## Предложенный отрывок
***
Таковы же впечатления толстовских героев. Одиноко лежащий солдат на лугу, со свалившимся кивером, сразу рассеивает бессознательно радостное возбуждение перед битвой, брошенная на землю и пронзительно-протяжно визжащая лошадь вызывает смертельную тоску, и, может быть, ужаснее всех эпизодов битвы для князя Андрея оказывается сцена в лазарете, когда рыдающему красавцу Анатолию Курагину показывают в сапоге с запекшейся кровью его отрезанную ногу.
Вот простая сущность военного ужаса, ускользающая от обычных режиссеров батальных драм. Последняя степень ужаса не там, где ее ждут, и горы трупов бывают менее страшны, чем отрезанная нога или раненая лошадь. В войне все неожиданно, все оказывается проще наших представлений о ней и в своей простоте более ужасным.
Стендаль описывает стычку на ночных улицах города. ‘Третьяго дня — битва. Ружейная перестрелка, в которой какая-то старуха, скрестив руки на животе, познала преимущество иметь их пронзенными, как у спасителя, с простреленным животом, она немедленно же отправилась испытывать действие его милосердия. Я не отмечаю полученных ею сабельных ударов, которыми никто не хвастает. Великолепное полнолуние, широкая улица, полная народу… ‘Проклятые французы’, падающие со всех сторон на мою военную шапку. Ружейный залп — двадцать людей распростерты вокруг меня. Восемнадцатилетняя красавица-девушка бьется у моих ног с головой на моих сапогах’…
Николай Ростов ударяет саблей французского офицера. ‘В то же мгновение, когда он сделал это, все оживление Ростова вдруг исчезло… Драгунский французский офицер одной ногой прыгал на земле, другой зацепился в стремени… Лицо его, бледное и забрызганное грязью, белокурое, молодое, было самое не для поля сражения, не вражеское лицо, а самое простое, комнатное лицо. Он, торопясь, хотел и не мог выпутать из стремени ногу, и, не спуская испуганных голубых глаз, смотрел на Ростова’…
И что-то неясное, запутанное открывается Ростову взятием в плен этого офицера. ‘Так только-то и есть всего то, что называется геройством? И разве я это сделал для отечества? И в чем он виноват со своей дырочкой и голубыми глазами?.. У меня рука дрогнула, а мне дали Георгиевский крест! Ничего, ничего не понимаю’…
Такова сущность войны. Побежденный, поверженный враг оказывается для Стендаля подстреленной старухой и раненой девушкой, для Толстого—несчастным мальчиком с ясными глазами и самым не вражеским простым комнатным лицом. Признанная и награжденная победа остается странным недоумением для победителя и отлагается неприятным до тошноты осадком разочарования в душе его. Враг симпатичен и жалок, геройство ничтожно, и одержанная победа тяжела до отвращения. Вот настоящая сущность военного ужаса, вот совершенно новые слова о войне, еще незнакомые веку Вольтера.
***
## Список заданий
[1] Пожалуйста, определите, согласуются ли утверждения (a), (b) и (c) с отрывком о войне у Толстого и Стендаля, и на каждое ответьте «да» или «нет», дословно приведя решающие слова отрывка.
(a) Николаю Ростову дали Георгиевский крест.
(b) Стычка, которую описывает Стендаль, происходит на узкой улице.
(c) По словам отрывка, горы трупов бывают страшнее раненой лошади.
[2] Продолжите отрывок о войне у Толстого и Стендаля, начав сразу после его последнего предложения.
Строки далее взяты из другого источника.

## Сохранённые записи из коллекции
***
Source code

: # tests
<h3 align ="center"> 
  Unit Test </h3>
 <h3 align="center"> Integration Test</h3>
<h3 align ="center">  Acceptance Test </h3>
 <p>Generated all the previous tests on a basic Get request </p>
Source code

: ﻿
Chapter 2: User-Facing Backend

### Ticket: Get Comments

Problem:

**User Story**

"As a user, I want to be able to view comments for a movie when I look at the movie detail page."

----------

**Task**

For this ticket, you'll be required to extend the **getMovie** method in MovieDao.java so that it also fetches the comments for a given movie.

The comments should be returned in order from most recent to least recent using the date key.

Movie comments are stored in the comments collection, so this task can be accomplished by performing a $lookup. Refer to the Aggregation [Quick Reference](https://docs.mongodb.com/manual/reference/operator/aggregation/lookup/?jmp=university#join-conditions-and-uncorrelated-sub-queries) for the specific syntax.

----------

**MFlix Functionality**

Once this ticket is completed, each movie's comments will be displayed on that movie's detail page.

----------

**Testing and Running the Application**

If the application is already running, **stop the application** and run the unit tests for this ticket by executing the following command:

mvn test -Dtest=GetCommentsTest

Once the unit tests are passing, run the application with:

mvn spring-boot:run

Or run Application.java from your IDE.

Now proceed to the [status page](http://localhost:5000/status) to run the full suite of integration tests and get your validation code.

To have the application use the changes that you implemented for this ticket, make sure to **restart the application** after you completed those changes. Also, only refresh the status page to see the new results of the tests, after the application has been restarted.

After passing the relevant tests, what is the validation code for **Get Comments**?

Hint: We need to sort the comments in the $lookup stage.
***
## Ответы по заданиям
[1]
(a) Да: «У меня рука дрогнула, а мне дали Георгиевский крест!»
(b) Нет: «Великолепное полнолуние, широкая улица, полная народу…»
(c) Нет: «горы трупов бывают менее страшны, чем отрезанная нога или раненая лошадь».

[2]
VII

В своих военных описаниях Стендаль и Толстой уделили много места специальному вопросу: какими свойствами должен отличаться тот, кому предназначено управление этими войсковыми массами? Каков должен быть главнокомандующий?
Стендаль в характеристике наполеоновских генералов дает полный перечень основных черт современного полководца. Первое необходимое качество его — великое спокойствие, полное отсутствие восторженности, нервной впечатлительности и легкой возбудимости. Энтузиазм нужен для того, чтобы жертвовать жизнью, бросаться на вражеские редуты, вступать в штыковой бой,— такова война для солдат, отчасти и для большинства офицеров. Но для главнокомандующего она не перестает ни на минуту оставаться шахматной игрой высшего порядка, требующей помимо знания, опыта и изобретательности, еще мгновенной быстроты решения. Нужно в две минуты создать огромное количество умнейших ходов и часто посреди человеческих криков и грохота орудий. Маршал Ней превращался в такие минуты в вулкан разумных и стойких идей, тусклый и молчаливый в обычной жизни, поражавший всех своей застенчивостью, он на поле битвы превращался в подлинного творца. Лишенный восторженности, он являл в такие минуты глубочайшее внимание и хищную зоркость. Он знал, что одновременно ему необходимо сообразить грандиозные передвижения вооруженных толп и предвидеть мельчайшие препятствия, способные все парализовать.
Таковы в описании Стендаля почти все наполеоновские генералы. Даву отличается качествами, наиболее чуждыми французскому характеру — хладнокровием, осторожностью, упорством.
Бертье умел с величайшей ясностью представить сложнейшие передвижения армии и безошибочно определять территорию по картам, с поразительной точностью и быстротой он выводил из всех донесений сущность действительного положения вещей. Высшим качеством его было полное отсутствие энтузиазма.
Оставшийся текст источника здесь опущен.